Lecture-Based VS. Interactive Learning: Which is Future of Education?

Why do so many people struggle to find quality education?  It’s ironic, because in this country (United States) educators have among the best resources and tools available to provide outstanding learning experiences.  Yet, they consistently fall short of performing at that level.

The same dilemma holds true with presenters delivering adult continuing education at meetings and conferences.  So what is the problem here?  Consistently I hear the same complaints from my friends, family, peers and colleagues.

… “The instructor was boring”” There was no discussion, just a talking head” “It was another one of those lame lectures.””This class was a waste of time” “I learned nothing”

Do these comments resonate with you?  Think for a moment and ask yourself the following questions:

  • How often have you sat in a classroom, or at a conference, and been absolutely bored with the material being presented? I have, more often than not.
  • Have you ever walked out of a presentation feeling like you learned nothing?Absolutely!
  • Finally, do you oftentimes feel like you wasted your money after attending an educational event?  I do.

Lecture-Based Education — Is there any Learning Value?

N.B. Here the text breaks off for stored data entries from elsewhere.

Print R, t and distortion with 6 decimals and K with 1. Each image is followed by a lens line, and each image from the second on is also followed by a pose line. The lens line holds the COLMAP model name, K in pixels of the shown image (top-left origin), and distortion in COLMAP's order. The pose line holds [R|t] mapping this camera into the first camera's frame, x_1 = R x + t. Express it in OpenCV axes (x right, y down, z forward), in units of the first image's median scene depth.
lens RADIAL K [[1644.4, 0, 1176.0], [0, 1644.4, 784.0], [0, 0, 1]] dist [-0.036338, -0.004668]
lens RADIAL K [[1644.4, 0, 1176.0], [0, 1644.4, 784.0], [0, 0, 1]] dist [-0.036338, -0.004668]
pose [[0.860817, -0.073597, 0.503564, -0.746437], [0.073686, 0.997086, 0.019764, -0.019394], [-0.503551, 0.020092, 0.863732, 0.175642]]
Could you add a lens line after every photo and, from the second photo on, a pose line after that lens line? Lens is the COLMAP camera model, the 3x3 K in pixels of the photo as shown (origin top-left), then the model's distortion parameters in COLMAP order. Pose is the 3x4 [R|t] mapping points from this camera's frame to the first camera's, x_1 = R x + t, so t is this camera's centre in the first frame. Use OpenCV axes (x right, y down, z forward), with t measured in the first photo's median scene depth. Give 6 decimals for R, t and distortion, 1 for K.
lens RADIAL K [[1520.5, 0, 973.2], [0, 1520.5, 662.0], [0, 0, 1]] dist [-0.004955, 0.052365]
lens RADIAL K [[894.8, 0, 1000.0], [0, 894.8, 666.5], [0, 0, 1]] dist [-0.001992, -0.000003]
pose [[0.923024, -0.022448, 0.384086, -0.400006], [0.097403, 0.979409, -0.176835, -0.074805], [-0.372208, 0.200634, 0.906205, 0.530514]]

Historically  schools, universities and adult education providers have used a “lecture-based” teaching model.  This approach to learning was developed during the industrial age, some two centuries ago.  The concept is for students to sit passively in rows of chairs or tables all facing the presenter, who usually resides at a lectern.  A lecture is a “one-to-many” form of communication, involving little or no audience participation.  It is authoritarian, by nature.

For an information dump a lecture works fine.  Unfortunately, for any type of deep learning to occur more interactive teaching methods must be utilized.  Modern brain science suggests that human beings are not wired to learn passively.  For more information I would recommend reading “Brain Rules” written by Dr. John Medina.  This fascinating book will tell you the rest of the story regarding which education “best practices” support learning retention.

I remember my high school and college years, where day after day I would sit in some classes, along with other students, listening to teachers spew information at me,  without any opportunity for interaction whatsoever.  Inevitably, my mind would become overloaded with information, since there was no break in the action.  Without even knowing it, my brain was shutting down, to reboot, if you will.  Of course this response frequently got me in trouble, as teachers would eventually notice I wasn’t paying attention.

I really started to believe there was something wrong with me, as this trend continued in my professional life with adult learning events.  I now realize the challenge was the method by which the education content was being presented, not by my capacity to learn.

Are 21st Century Students Needs Being Met?

My beliefs about the dysfunctional nature of our society’s learning system were validated just the other day, as I listened to Michael (my son) describe, over dinner with my friendJeff Hurt and I, his frustrations with his high school and college education.  Interestingly my son and I share many of the same insights and concerns about those experiences.

Michael is 25 years old, and extremely intelligent. He is one of those gifted people that always received  good grades with little or no effort. He also, like me, had issues with boredom in the classroom.  For years I chose to “tough it out” and tolerated poor teaching methods, for the sake of a college diploma.  My son chose to opt out, because he felt his time was more valuable than the disappointing education experience he was receiving.

I can’t say that I blame him, although that decision has made it more difficult for him to succeed in the workplace.  Michael wants to go back to school, and further develop his skills and knowledge.  I support that.  However, I do know he will be very selective of his learning environment.

Interactive Learning is the Future of Education!

The real truth is teachers and students both must advocate for change in our school systems and other types of educational curriculum. Here’s what, in my opinion,  needs to change:

  • Students must insist their learning experience become more socially interactive and brain friendly.  They must help educators understand their needs and expectations, openly and honestly.
  • Teachers and instructors must reach for a higher standard of engagement in their classrooms.  Their presentations must foster collaboration, and their lesson plans must include interactive breaks with group exercises.

“Learning is an active process. Learning cannot occur without the involvement of the learner. The best educators are those that most successfully create the conditions under which learning may take place.” – Learning In the Information Age

There is some movement in this direction, thanks to the growth of social technology.  Social Networks, such as FacebookTwitter, and LinkedIn have opened up communication channels, and given students a voice to express their feedback openly and without restraint.  Nowadays, even if the presenter won’t open up a class to interaction students will find a way to interact with one another using mobile devices.  They will call out publicly instructors that don’t meet their needs.